Une image d'épinal
de Danielle Kereveur




Leur mère les a quittés un vingt-quatre Décembre au soir.
Elle a tué le père Noël et dans son inhabituel triste sillage l'idée de cadeau.

Quelques années plus tard, quoique encore bien jeune, il fut invité pour ces quelques jours particuliers, chez des paysans, comme l'on disait alors, amis de ses grands-parents.

Sans-doute l'avait-on éloigné d'une vérité trop cruelle, d'une maison vide ou pleine au contraire de ces fausses valeurs de ces semblants de fête.

Du voyage qui lui parut si long, je ne retiens aujourd'hui qu'une idée ... forte ...
L'éloignement favorise l'oubli et l'émergence d'une autre imagination.

Il était bien loin de la réalité , son père l'avait confié sur les marches d'un train à une dame inconnue censée lui tenir la main pour redescendre ces mêmes marches quarante kilomètres plus loin et s'abandonner aux soins d'un autre inconnu.

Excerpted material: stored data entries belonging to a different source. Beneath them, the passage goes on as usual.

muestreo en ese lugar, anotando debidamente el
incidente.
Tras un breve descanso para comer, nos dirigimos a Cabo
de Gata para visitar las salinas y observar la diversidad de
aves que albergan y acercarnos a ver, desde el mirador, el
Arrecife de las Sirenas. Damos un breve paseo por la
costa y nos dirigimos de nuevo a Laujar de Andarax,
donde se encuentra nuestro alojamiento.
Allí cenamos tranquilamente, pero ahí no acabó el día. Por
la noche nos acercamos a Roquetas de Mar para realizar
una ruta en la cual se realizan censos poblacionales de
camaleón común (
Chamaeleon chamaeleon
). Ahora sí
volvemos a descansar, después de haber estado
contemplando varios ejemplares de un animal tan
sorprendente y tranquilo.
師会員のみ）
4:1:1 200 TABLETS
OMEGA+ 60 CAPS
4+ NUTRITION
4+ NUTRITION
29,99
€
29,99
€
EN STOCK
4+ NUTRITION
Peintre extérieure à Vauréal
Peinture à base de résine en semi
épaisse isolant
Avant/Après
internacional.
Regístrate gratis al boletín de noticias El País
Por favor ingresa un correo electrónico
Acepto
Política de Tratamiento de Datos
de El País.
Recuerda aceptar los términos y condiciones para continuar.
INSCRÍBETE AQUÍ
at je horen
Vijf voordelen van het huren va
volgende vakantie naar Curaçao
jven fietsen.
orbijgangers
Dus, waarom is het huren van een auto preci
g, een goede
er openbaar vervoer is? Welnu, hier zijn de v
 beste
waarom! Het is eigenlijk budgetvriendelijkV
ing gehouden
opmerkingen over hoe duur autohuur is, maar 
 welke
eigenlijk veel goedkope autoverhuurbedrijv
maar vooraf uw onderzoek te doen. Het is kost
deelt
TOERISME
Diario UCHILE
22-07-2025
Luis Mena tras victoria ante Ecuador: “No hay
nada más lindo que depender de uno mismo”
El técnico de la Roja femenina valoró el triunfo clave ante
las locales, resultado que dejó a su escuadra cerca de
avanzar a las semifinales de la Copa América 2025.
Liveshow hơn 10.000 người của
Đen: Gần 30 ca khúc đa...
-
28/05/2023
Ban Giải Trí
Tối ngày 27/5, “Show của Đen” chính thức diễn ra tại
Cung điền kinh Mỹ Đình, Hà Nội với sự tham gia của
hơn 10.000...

Tout se déroula comme prévu.
Le maître de la ferme l'attendait dans la carriole tirée par un âne dont il eut immédiatement l'intention de se faire un ami.
Ils partirent dans le silence de cette nuit magique sous une neige drue et vivifiante.
Le vieux Monsieur ne parlait pas. lui, l'enfant,il parlait peu.

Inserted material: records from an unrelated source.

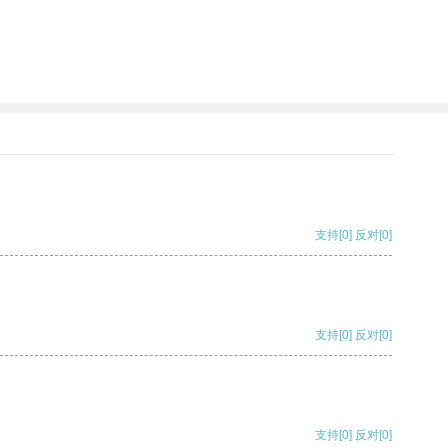
支持
[0]
反对
[0]
支持
[0]
反对
[0]
支持
[0]
反对
[0]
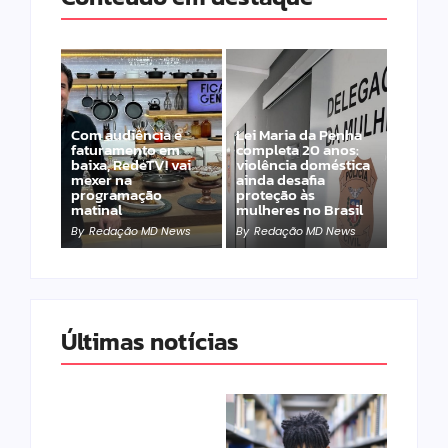
Com audiência e
Lei Maria da Penha
faturamento em
completa 20 anos:
baixa, RedeTV! vai
violência doméstica
mexer na
ainda desafia
programação
proteção às
matinal
mulheres no Brasil
By
Redação MD News
By
Redação MD News
Últimas notícias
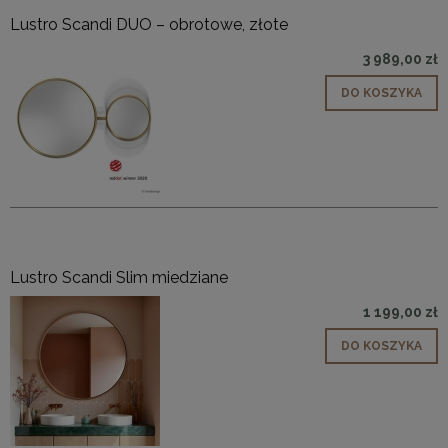
Lustro Scandi DUO – obrotowe, złote
3 989,00 zł
DO KOSZYKA
Lustro Scandi Slim miedziane
1 199,00 zł
DO KOSZYKA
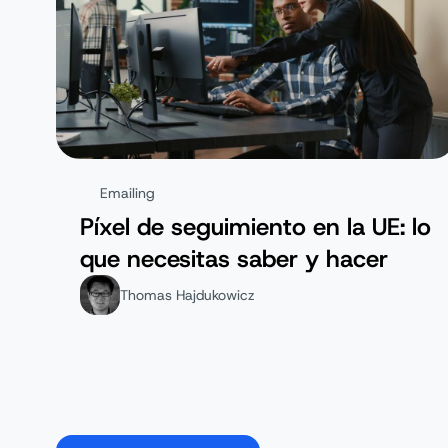
Emailing
Píxel de seguimiento en la UE: lo
que necesitas saber y hacer
Thomas Hajdukowicz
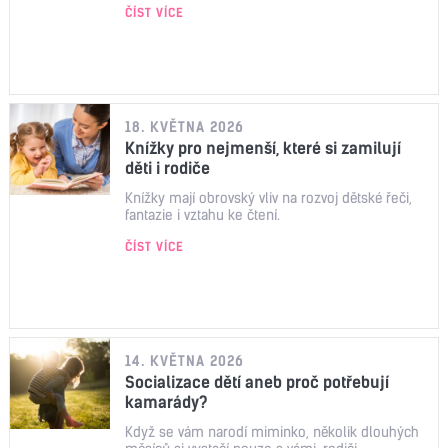
ČÍST VÍCE
18. KVĚTNA 2026
Knížky pro nejmenší, které si zamilují
děti i rodiče
Knížky mají obrovský vliv na rozvoj dětské řeči,
fantazie i vztahu ke čtení.
ČÍST VÍCE
14. KVĚTNA 2026
Socializace dětí aneb proč potřebují
kamarády?
Když se vám narodí miminko, několik dlouhých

Préconscient probablement et malgré son peu d'âge qu'il entrait vivant dans la symbolique d'une image d'Epinal.

Que se passa-t-il ensuite ?
Ma capricieuse mémoire n'a jamais voulu me le restituer.
Depuis ce jour elle me fait faire un saut, enjambant la soirée puis la nuit qui suivirent pour rendre encore plus vrai et vivace le souvenir de ce matin glacial où il s'éveilla sous un édredon merveilleusement chaud.

Dans cette chambre qu'il ne reconnaissait pas, se trouvait une vaste cheminée, à la pierre refroidie.
Quelqu'un y avait déposé ses chaussons.

A l'intérieur, un petit livre d'or , tout simple, sans empaquetage, semblait l'attendre.
Il sut de loin que c'était l'histoire de Boucle d'or et des trois ours.

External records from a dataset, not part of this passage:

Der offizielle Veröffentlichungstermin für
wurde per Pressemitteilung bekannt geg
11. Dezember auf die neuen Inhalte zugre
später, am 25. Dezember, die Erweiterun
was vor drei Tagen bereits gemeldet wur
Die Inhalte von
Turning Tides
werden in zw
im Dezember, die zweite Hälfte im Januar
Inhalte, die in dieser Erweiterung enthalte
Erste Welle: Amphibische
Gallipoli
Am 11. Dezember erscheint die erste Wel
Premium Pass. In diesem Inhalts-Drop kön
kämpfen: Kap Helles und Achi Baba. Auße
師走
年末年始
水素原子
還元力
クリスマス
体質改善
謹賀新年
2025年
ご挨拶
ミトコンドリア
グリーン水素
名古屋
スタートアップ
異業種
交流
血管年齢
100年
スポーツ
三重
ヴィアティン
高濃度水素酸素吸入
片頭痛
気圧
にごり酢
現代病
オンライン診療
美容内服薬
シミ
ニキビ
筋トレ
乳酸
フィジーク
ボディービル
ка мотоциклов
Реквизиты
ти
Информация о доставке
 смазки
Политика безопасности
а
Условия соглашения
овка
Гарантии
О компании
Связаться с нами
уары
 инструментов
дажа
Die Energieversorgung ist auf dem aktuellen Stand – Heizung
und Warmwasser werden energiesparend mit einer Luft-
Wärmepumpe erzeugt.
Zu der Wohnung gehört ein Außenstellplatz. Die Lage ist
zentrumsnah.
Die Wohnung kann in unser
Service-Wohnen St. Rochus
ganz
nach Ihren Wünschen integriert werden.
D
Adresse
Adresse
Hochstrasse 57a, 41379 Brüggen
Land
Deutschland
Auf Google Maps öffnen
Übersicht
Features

Seul, un personnage extraordinaire avait pu le deviner.
Depuis toujours,peut-être, il rêvait de ce livre.

En quelques secondes et dans le même temps qu'il ressuscitait l'image du Père-noël, il reprit goût à la vie et se laissa envahir d'un bonheur total.

Il n'en dit rien, mais ses petits yeux d'enfant si triste, d'enfant privé de mère, se posèrent alors sur moi.

Aujourd'hui je sais que ce souvenir est mon plus beau souvenir d'enfance et il a fait de moi ce que je suis.